The only person who is able to delete such a file stored in this way is the person who owns it; that is, the one who has access to the hash of the encryption key which is able to retrieve the file whole again.

Now Storj and other products mentioned here have not been made as intended for use in piracy, they can be and are and are intended for general usage, and for many things which are innocuous and within the law: in the same way that, say, a DVD rewriter drive is made for such daily purposes. Looking at this practically however it is hardly conceivable that these products will not be used in piracy and in other below the line uses. And so how does this scenario pan out for piracy and the pirating of software and other goods?

Propagating and hiding and placing them beyond the arm of the law or of anyone else will make pirating goods become for a user fantastically simple and fast.  The problems concerning jurisdictions that plague would-be enforcers of anti-piracy at the present time become exponentially compounded. Who or where is the jurisdiction that can task criminals who hold among a motley assortment of nations, discrete melds of assorted fragments of a software app in an assortment of geographically located hardware? (and software?)

Interjurisdictional policing is fraught with difficulties in even the non-virtual physical world. Absolutely no law enforcement is practically possible.

The law in general itself, ever slow to act and lagging so far behind technological events, in its nature will not be able to protect Intellectual property holders.  This technology is the very definition of “disruptive technology.” The requirement for instance for having infringed a copyright requires generally that a ‘significant portion of a work’ be in unauthorised possession as copied before the law will be invoked against a possessor.  How can a happenstance possessor with a few encrypted shards or fragments on his hard disk, or a fortuitous site owner with a couple of megabytes in her possession be said in any way to be in possession of ‘ a significant portion’ of an app or a plugin?

Such possessors of fragments would be unawares of their having possession of them, so that a problem arises about ‘their standing under the legal concept of ‘guilty knowledge’.  And even if they were aware they were in possession of such fragments, they could have no possibility of knowing what are in those fragments?  Looking fundamentally, whereabouts might an anti-piracy investigation begin, when there is no evidence, no clue, to the fact that a person somewhere carries on him an encryption key to a pirated product?  This key, even were it spotted somehow or other, by an enforcer, it could be said by its owner to be ‘the cellar’ or ‘the shed’ or ‘the garage’ key - and is the law able to force him to open it up for inspection without enforcers having any other indications that point to his criminality?

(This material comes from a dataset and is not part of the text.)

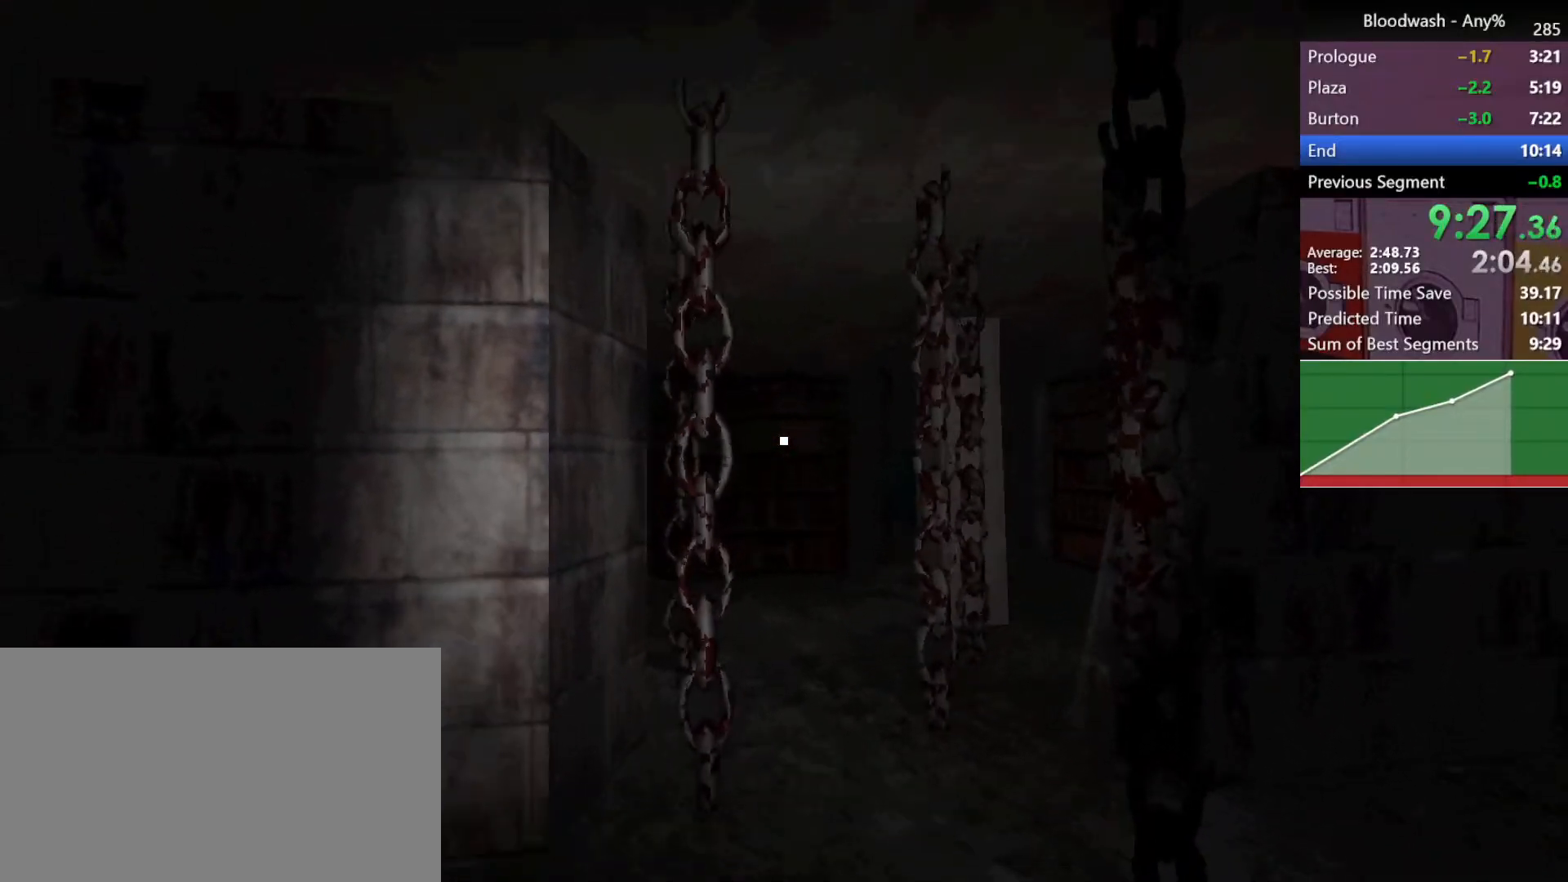
{"keys": [], "mouse": [], "events": []}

Furthermore, a futuristic successor to a system like Storj, one which might come close to this sci-fi scenario, would be likely to be adopted widely within civil private industry. Its powerful economic value in efficiency savings and its potential for higher profit capability insist on its adoption. Such dispersed and ‘invisible’ storage indubitably will be so much more fantastically powerful than any other technology we presently have.

What remains to be done so as to make this thread of technology some of the most effective and world-changing is a need of developing  efficient and speedy means for alerting parties interested in the sharable content to the existence of the pirated files. The hiding away of them is so good that it poses a serious problem for revealing their means of retrieval (sharing) to others who want them!